We’ve been doing stargazing events on the second Saturday of the month at the Virginia Living Museum since 2009, The International Year of Astronomy.  We’ve held them rain or shine.  We had a stargazing event with a special guest speaker from NASA during Hurricane Matthew.  We moved a stargazing event to a Friday rather than cancel when a huge event booked the museum on a second Saturday.  We’ve always taken the time to come together to share our love of the sky over Virginia.

Except last month.  For the first time since we started in 2009, we had to cancel.  And this coming Saturday…we will still be closed.  We will miss another stargazing event.  I miss all of my staff and my amazing volunteers who make these events so much fun.  Most of all, I miss sharing the sky with you, our wonderful guests.

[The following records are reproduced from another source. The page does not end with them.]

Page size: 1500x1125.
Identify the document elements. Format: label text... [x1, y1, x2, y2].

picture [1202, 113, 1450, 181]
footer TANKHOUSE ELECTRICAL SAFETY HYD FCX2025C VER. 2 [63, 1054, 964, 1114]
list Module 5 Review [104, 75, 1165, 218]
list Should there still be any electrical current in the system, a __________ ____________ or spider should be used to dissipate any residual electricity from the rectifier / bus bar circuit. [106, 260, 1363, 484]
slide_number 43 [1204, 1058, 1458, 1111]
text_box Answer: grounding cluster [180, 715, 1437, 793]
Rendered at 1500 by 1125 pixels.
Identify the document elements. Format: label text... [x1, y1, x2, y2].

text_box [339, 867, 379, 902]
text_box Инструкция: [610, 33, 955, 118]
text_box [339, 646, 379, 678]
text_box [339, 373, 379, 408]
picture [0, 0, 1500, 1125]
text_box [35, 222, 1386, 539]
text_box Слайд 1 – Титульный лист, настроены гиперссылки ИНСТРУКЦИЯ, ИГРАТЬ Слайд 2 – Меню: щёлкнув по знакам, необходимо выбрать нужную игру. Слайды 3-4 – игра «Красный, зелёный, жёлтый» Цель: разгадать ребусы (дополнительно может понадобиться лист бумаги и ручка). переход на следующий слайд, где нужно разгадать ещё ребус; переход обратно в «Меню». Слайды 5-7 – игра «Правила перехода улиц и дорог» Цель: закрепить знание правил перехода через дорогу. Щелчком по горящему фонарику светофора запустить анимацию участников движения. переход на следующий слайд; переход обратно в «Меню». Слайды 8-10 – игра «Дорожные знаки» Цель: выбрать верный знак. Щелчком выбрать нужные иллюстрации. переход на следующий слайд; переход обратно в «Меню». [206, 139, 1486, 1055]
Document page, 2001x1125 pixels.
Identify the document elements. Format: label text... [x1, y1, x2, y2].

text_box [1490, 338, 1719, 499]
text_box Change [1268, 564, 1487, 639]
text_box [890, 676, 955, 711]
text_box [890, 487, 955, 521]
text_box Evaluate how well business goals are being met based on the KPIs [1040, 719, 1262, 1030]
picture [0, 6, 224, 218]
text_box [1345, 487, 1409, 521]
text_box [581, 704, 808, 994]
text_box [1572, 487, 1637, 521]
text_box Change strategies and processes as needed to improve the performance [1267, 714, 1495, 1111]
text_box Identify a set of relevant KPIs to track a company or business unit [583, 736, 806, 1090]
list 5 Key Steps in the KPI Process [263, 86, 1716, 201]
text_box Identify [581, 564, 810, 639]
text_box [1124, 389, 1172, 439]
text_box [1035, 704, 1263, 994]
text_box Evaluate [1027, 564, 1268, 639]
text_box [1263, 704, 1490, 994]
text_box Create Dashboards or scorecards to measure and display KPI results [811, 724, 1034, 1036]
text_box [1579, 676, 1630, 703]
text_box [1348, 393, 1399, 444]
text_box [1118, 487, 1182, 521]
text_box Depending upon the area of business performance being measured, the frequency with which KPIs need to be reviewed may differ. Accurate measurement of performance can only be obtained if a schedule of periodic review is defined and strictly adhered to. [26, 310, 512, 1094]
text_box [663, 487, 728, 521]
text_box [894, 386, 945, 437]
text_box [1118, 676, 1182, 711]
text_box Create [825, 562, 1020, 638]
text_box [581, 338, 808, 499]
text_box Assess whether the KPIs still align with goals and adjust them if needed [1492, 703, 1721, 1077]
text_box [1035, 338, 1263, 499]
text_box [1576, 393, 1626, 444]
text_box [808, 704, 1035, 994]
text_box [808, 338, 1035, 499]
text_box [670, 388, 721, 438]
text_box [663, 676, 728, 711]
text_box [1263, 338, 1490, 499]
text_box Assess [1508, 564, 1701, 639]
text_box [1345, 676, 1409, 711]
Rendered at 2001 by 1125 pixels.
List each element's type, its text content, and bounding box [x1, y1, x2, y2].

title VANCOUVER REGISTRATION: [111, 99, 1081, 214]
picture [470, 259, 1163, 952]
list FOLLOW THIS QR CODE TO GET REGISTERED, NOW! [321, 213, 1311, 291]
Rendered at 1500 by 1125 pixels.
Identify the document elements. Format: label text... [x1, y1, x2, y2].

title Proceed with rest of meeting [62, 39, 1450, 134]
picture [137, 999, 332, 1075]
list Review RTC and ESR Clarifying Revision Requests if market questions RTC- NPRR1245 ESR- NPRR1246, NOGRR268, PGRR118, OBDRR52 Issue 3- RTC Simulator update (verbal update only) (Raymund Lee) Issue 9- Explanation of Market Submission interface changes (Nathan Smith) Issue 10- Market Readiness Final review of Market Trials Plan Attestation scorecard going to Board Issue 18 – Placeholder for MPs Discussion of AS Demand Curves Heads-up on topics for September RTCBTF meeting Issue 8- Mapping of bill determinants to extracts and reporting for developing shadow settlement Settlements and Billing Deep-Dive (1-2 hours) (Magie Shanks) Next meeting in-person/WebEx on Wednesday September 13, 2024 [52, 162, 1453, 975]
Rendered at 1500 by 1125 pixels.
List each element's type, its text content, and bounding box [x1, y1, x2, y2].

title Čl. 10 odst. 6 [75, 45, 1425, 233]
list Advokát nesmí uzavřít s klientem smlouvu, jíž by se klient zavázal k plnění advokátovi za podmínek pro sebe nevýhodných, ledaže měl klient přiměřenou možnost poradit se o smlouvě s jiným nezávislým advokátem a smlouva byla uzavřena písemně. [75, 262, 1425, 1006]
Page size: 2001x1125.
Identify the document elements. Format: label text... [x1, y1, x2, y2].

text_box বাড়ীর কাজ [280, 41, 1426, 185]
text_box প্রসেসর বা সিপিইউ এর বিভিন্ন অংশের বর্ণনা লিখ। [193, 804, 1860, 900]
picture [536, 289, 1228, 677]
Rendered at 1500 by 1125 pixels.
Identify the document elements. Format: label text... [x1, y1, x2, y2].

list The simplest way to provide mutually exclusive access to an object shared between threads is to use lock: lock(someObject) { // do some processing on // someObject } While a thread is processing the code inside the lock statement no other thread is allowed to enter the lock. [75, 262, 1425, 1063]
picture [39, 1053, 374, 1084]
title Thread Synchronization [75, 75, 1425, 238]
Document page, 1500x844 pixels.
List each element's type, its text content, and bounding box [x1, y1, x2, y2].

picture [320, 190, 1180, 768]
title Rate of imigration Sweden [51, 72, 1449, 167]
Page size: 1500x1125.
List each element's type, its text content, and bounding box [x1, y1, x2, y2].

But don’t worry.  Like all things, this too, shall pass.  We may need to spend a little time apart, but soon, we’ll be getting back together.  We’ll be gathering at the planetarium and the observatory.  W’ll be sharing our love of the sky, our sense of wonder and amazement.  We’ll inspire each other to learn more, to discover more, to be more.  I may be missing all of you now, but I’m also looking forward to the day when we will gather once more.

Until then, I’m still going to be sharing the sky with you!  Take some time each day and go outside.  Look up.  The world is still an amazing and beautiful place, and sky above is filled with wonders.  The Virginia Living Museum is sharing our love of the natural world with you through Facebook, Instagram, Twitter, and even TikTok.  You’ll find daily posts about what’s happening in the sky, videos of our animals, things you can find on your own nature walks and so much more.  We’re staying connected even as we need to stay apart for a little while.

Just think how great it’s going to be when we can all get together again.  Until that time, stay safe and healthy.  Stay strong!  And keep looking up!